On one block, an old boxing gym has been transformed into The Learning Center, one of several North Campus locations that provide afterschool mentoring, tutoring and enrichment to more than 150 area children elementary through high school age. Elsewhere, a handful of empty lots have been acquired by the nonprofit with an eye toward becoming Lots of Learning, which may range from community gardens to outdoor performance areas. And just this spring, the organization bought several long-vacant school buildings, including one where French himself went to grade school.
French founded North Campus in 2012 to enhance opportunities for children in his ward. (Photo by Antonio French)
“It’s all about rebuilding this community,” says French, the self-described “chief volunteer” and main fundraiser for the organization. “And so what we are doing with the children is one component of it, but then we are also doing stuff with their families, and we’re also doing stuff with the infrastructure around here and with the buildings and economic development.
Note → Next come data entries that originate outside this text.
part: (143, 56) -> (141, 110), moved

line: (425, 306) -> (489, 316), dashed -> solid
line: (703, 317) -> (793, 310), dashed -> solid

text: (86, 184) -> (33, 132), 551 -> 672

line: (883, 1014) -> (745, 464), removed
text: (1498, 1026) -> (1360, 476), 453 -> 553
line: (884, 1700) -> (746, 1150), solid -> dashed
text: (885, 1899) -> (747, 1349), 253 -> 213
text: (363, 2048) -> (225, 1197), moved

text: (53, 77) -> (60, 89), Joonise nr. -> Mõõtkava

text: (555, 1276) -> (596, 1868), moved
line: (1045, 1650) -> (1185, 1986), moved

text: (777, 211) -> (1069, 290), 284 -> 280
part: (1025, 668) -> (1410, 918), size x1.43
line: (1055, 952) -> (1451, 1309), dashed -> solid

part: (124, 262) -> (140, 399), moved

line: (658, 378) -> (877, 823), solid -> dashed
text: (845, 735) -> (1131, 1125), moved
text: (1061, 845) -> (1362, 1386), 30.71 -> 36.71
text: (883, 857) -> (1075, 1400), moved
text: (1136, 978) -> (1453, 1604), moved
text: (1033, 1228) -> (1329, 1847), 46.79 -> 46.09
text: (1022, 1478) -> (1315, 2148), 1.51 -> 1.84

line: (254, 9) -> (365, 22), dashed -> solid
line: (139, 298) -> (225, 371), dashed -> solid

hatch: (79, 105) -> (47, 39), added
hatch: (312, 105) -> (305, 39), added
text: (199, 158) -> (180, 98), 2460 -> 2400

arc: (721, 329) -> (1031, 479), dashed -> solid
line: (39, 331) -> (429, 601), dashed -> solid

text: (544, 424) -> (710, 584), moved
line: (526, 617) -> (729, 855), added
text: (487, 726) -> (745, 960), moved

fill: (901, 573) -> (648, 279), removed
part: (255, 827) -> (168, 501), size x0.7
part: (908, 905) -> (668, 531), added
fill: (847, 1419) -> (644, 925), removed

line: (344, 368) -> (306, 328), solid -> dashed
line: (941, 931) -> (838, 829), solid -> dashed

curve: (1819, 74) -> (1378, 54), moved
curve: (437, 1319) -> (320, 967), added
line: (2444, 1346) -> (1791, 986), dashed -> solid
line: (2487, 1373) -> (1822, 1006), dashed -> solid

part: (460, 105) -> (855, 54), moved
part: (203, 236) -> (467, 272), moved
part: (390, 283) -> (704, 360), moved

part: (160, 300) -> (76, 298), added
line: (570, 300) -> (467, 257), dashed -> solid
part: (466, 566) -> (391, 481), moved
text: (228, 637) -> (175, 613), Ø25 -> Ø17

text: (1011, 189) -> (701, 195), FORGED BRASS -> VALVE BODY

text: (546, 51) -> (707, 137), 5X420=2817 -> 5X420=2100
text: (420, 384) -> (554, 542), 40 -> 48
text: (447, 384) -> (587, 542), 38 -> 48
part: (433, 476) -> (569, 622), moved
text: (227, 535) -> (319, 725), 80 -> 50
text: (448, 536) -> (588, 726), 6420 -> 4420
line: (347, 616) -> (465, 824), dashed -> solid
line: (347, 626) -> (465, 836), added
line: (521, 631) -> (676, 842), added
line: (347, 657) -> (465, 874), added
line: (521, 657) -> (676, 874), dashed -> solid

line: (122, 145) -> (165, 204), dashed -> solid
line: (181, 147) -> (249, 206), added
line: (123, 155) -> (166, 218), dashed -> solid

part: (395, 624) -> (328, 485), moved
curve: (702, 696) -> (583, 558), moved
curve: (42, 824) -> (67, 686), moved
“Really at its core, what North Campus recognizes is that it is all the same problem. For too long St. Louis Public Schools has kind of tackled the problem from their perspective, the police department has tackled the problem from their perspective, the various departments of city and state and federal government attack the problem from their perspective, but nobody is, like, coordinating the efforts to all deal with the problem. And that’s what North Campus partnership does.”
French turns down his own block and once again pulls over to the curb. The main maintenance person and groundskeeper for North Campus walks up to the passenger side of the van.
“Hey, you’ve got that boarded up over there?” French asks him.
“I’ve done all of it,” he replies.
“All right, thanks,” French says, going on to explain that several members of the North Campus staff now live on the same block. The organization provides incentives for its diverse full-time employees to truly make the neighborhood home, he says, rather than simply a location they visit to do a job.
In conversation with French, that sense of personal investment in a particular place — and obligation to its future — keeps coming up.
“To actually live in this community is to understand the kids and the families and to know what’s going on and to have an interest in the community, to have an interest in the street being repaved,” he says. “You care about the street being repaved because you drive the street too. You care about that park, because that’s your park.”